La canapa sarà la pianta del futuro
Nonostante si tratti di una delle piante più antiche coltivate dall’uomo, a partire dagli anni ‘30 del secolo scorso la canapa è stata oggetto di una campagna di proibizionismo senza precedenti, culminata nel 1937 negli Stati Uniti con la “Marijuana tax act” che ne proibiva la coltivazione per qualsiasi uso. Buona parte degli altri paesi, fra i quali anche l’Italia che all’inizio del Novecento era il primo produttore europeo di canapa con oltre 100mila ettari di coltivazioni indirizzate in larga misura al settore tessile, si sono nel corso degli anni appiattiti sulla falsariga delle posizioni statunitensi, conducendo contro la canapa una battaglia feroce.

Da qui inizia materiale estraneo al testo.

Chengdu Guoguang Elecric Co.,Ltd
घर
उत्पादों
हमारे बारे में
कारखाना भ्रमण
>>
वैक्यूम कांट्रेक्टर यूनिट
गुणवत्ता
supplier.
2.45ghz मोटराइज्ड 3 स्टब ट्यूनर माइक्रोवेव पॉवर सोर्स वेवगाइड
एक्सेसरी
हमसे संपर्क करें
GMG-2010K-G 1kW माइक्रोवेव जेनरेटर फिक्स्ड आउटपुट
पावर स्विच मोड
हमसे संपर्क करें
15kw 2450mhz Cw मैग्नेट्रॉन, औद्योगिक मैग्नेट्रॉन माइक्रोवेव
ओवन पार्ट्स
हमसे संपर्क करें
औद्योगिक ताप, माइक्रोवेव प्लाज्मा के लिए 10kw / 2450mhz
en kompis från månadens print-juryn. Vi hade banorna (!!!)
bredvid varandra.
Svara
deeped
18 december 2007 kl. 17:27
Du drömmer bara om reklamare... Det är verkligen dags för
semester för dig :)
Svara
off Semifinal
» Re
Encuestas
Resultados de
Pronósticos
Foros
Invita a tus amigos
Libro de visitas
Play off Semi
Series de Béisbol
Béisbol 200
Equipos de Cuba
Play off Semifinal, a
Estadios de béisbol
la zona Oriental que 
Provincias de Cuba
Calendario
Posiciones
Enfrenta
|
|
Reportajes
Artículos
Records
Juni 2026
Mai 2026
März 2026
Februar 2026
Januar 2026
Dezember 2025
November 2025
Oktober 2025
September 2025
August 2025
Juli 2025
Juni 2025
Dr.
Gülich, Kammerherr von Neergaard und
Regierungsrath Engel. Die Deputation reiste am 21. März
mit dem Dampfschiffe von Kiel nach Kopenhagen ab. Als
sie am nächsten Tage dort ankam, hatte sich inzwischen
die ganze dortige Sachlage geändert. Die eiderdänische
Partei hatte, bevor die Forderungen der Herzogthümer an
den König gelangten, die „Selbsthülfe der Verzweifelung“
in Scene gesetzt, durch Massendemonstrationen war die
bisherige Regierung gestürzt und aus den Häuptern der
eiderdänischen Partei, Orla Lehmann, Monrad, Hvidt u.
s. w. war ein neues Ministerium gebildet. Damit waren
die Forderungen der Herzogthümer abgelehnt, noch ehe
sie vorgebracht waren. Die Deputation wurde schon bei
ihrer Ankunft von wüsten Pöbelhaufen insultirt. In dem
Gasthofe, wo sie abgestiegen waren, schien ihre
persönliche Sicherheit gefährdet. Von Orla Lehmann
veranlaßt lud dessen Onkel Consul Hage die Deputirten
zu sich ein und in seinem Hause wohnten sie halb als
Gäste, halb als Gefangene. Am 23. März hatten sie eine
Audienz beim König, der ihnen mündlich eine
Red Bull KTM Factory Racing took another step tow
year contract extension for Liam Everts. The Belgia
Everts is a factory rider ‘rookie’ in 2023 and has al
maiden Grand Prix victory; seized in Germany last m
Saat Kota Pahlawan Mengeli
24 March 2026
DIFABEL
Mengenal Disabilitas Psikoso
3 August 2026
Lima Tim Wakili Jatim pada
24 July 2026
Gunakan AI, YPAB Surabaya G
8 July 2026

Così, per quasi un secolo, una pianta dalle qualità eccezionali come la canapa è rimasta ostaggio di un ostracismo privo di senso e chiunque abbia tentato di sfruttarne le innumerevoli proprietà ha dovuto lavorare con la spada di Damocle del più bieco proibizionismo sospesa sulla propria testa. Solamente negli ultimi anni sta diventando sempre più evidente come il mondo moderno non possa più permettersi di fare a meno della canapa, alla luce di tutte le sue potenzialità, mentre diventa ogni giorno più stringente la necessità di porre fine ad un delirio proibizionista che abbiamo finora pagato a carissimo prezzo.
La canapa deve essere assolutamente liberalizzata al più presto, innanzitutto perché non si tratta di una droga derivante da una pianta che si presta a molti usi, ma di una pianta dalle enormi potenzialità, dalla quale si possono ricavare anche delle sostanze psicoattive, utilizzabili per scopo terapeutico o ricreativo, ma in nulla e per nulla assimilabili all’eroina, alla cocaina o alle droghe sintetiche.
A livello industriale attraverso la canapa è possibile produrre carta di ottima qualità, senza disboscare le foreste. Si possono creare tessuti, cosmetici e detersivi. Può essere utilizzata in ambito alimentare nella produzione di pane pasta ed olio, è utile nella creazione di materiali fonoassorbenti e termoisolanti nell’ambito della bioedilizia, si presta alla produzione di bioplastiche e materiali per l’industria automobilistica ed aerospaziale, può essere usata nella produzione di biocombustibili alternativi al petrolio.
A livello ambientale, grazie alle proprietà assorbenti delle radici la cannabis è una delle piante più efficaci per ottenere il fitorisanamento dei terreni, tanto da essere stata usata nella bonifica dell’area circostante la centrale di Chernobyl e più recentemente sperimentata nei terreni contaminati dall’Ilva di Taranto. Inoltre la sua coltivazione contribuisce alla riduzione del consumo dei suoli, della desertificazione e della perdita di biodiversità.
In ambito terapeutico i cannabinoidi sono estremamente efficaci come analgesici, antiemetici, antidepressivi, nel trattamento dell’emicrania, in quello dell’epilessia, dell’asma e stanno manifestandosi molto utili nella terapia di pazienti affetti da malattie oncologiche e degenerative come la SLA.
Le devastazioni ecologiche provocate dall’industria chimica e petrolifera sono talmente ingenti da rendere necessario un profondo ripensamento riguardo all’utilizzo della canapa a livello industriale, laddove le sue qualità la qualificano come un’alternativa sostenibile ai processi chimici attualmente in uso. Alla stessa stregua anche in campo medico il ricorso alle proprietà della canapa diventa tanto più necessario quanto più si evidenziano gli effetti collaterali ed i limiti connaturati in molti farmaci sintetici.
Con buona pace del proibizionismo e dei proibizionisti, la canapa ha insomma tutte le carte in regola per essere definita a pieno titolo la pianta di un futuro più rispettoso della natura, attento allo stato di salute degli ecosistemi e sensibile al benessere umano. Liberalizzarla e porre fine ad un proibizionismo che non ha mai avuto senso deve essere una priorità imprescindibile, per la semplice ragione che il mondo moderno della canapa ha un disperato bisogno.